Alles fing damit an, dass wegen einer Urlaubsreise ihre beste Freundin auf Rudi aufpassen sollte. Diese nahm den Hund zum Wandern am Grünstein mit. Doch das Tier büxte aus – ohne einen offensichtlichen Auslöser. “Die Nachricht, er sei verschwunden, war für mich ein Schock”, erinnert sich die Besitzerin. Rudi benötigt besondere Aufmerksamkeit, denn als Angsthund reagiert er in gewissen Situationen anders als ein gewöhnlicher Hund. “Irgendwas muss Rudi am Grünstein getriggert haben, wir wissen aber nicht, was es war”, sagt sein Frauchen. Der Auslöser könnte alles mögliche sein: Geräusche, Bewegungen oder unbekannte Objekte. Angsthunde ergreifen deshalb die Flucht.
Erste Sichtung von Rudi auf Wanderweg am Königssee
Sechs Tage lang gab es zunächst keine einzige Spur vom Hund. Das große Problem: “Rudis GPS-Tracker, den er eigentlich mit sich führte, reagierte nicht”, sagt die Besitzerin. Über Social Media teilten Menschen jedoch hundertfach die Nachricht, nach Rudi Ausschau zu halten. “So viele Menschen haben mitgemacht, um Rudi wiederzufinden”, sagt die Besitzerin dankbar. Und so ließen sich tatsächlich die ersten Hinweise auf Rudi entdecken: Auf einem Wanderweg in der Nähe der Kunsteisbahn am Königssee wurde das Tier das erste Mal fotografiert. Einen Tag später gab es bereits Sichtmeldungen aus Berchtesgaden.
Viele Kilometer muss Rudi zu dieser Zeit bereits unterwegs gewesen sein. Die Spur verlor sich allerdings. “Das Problem ist, dass ein Angsthund nicht einfach reagiert, wenn man ihn ruft”, sagt die Besitzerin. Hund Rudi hatte mittlerweile die Grenze nach Österreich überquert. Immer wieder gab es Beobachtungen. Inzwischen hatte sich ein ganzes Team aus Helfern und professionellen Tierrettern gebildet, auf deutscher und österreichischer Seite. Einfangversuche von Privatpersonen scheiterten. Die Tierretterin Sabrina Augenstein warnte über Social Media, diese könnten Rudi noch mehr stressen: “Wir wissen, dass es nur gut gemeint ist, aber das hilft uns und auch Rudi nicht. Er ist sehr scheu.”

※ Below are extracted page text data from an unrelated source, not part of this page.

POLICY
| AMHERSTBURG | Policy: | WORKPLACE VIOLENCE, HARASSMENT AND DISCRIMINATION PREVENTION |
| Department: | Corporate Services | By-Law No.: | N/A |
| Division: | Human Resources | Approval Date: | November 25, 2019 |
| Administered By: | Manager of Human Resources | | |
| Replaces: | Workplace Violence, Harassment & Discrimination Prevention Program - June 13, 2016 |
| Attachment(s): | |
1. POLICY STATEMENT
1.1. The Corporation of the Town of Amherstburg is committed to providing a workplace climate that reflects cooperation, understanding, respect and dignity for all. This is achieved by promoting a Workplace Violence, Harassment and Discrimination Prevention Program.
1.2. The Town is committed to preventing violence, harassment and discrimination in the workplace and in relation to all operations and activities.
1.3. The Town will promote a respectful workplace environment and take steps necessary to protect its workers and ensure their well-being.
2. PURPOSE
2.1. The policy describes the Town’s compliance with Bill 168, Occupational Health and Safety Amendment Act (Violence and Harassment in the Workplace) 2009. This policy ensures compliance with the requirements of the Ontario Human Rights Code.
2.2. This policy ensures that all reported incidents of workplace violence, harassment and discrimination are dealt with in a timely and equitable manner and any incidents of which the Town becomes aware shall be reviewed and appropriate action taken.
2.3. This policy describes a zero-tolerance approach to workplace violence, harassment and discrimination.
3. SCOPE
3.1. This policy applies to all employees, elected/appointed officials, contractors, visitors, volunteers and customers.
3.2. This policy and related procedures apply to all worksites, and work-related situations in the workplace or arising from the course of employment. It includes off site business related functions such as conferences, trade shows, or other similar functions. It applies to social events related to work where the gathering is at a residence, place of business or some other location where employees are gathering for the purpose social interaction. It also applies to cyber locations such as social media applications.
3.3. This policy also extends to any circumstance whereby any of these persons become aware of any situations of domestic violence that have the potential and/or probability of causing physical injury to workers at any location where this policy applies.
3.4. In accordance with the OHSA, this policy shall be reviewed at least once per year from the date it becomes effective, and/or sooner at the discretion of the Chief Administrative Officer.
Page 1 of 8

Rudi ist seinem Frauchen knapp entwischt
In Puch bei Hallein an der Autobahn wurde Rudi sogar einmal von der Besitzerin selbst gesichtet, als sie zu diesem Zeitpunkt nach Berchtesgaden und weiter nach Österreich gefahren war. “Ich habe ihn gerufen, aber ohne Erfolg”, erzählt sie. Er sei dann auf die Autobahn gelaufen, kurz darauf aber wieder verschwunden. Die Retter befürchteten, dass Rudi dort womöglich totgefahren werde. Und sorgten sich um seine schwindenden Kräfte. Doch er wurde rechtzeitig gefunden: mitten im Herzen von Salzburg auf einer gesperrten Ebene in der Altstadtgarage. Dorthin hatte er sich verzogen, lag zusammengekauert und kraftlos auf dem Boden. Wie lange schon, weiß niemand.
“Ich bin dann sofort nach Berchtesgaden gefahren”, sagt das Frauchen. Tierretterin Sabrina Augenstein kümmerte sich um den Hund. “Er ist sehr schwach, aber ein großer Kämpfer”, schreibt sie auf Facebook. Stationär musste Rudi nicht aufgenommen werden, sagt die Besitzerin. Es sei wichtig, dass er nun vor allem Ruhe und ein vertrautes Umfeld habe: “Er isst und trinkt wieder”, freut sie sich. Rudi könne auch schon wieder laufen. “Ich hoffe, dass seine Organe nicht darunter gelitten haben.” Dass Rudi nach fast einem Monat wieder da ist, nach strapaziöser Reise und großer Suche, ist für sie das größte Geschenk, ein Happy End.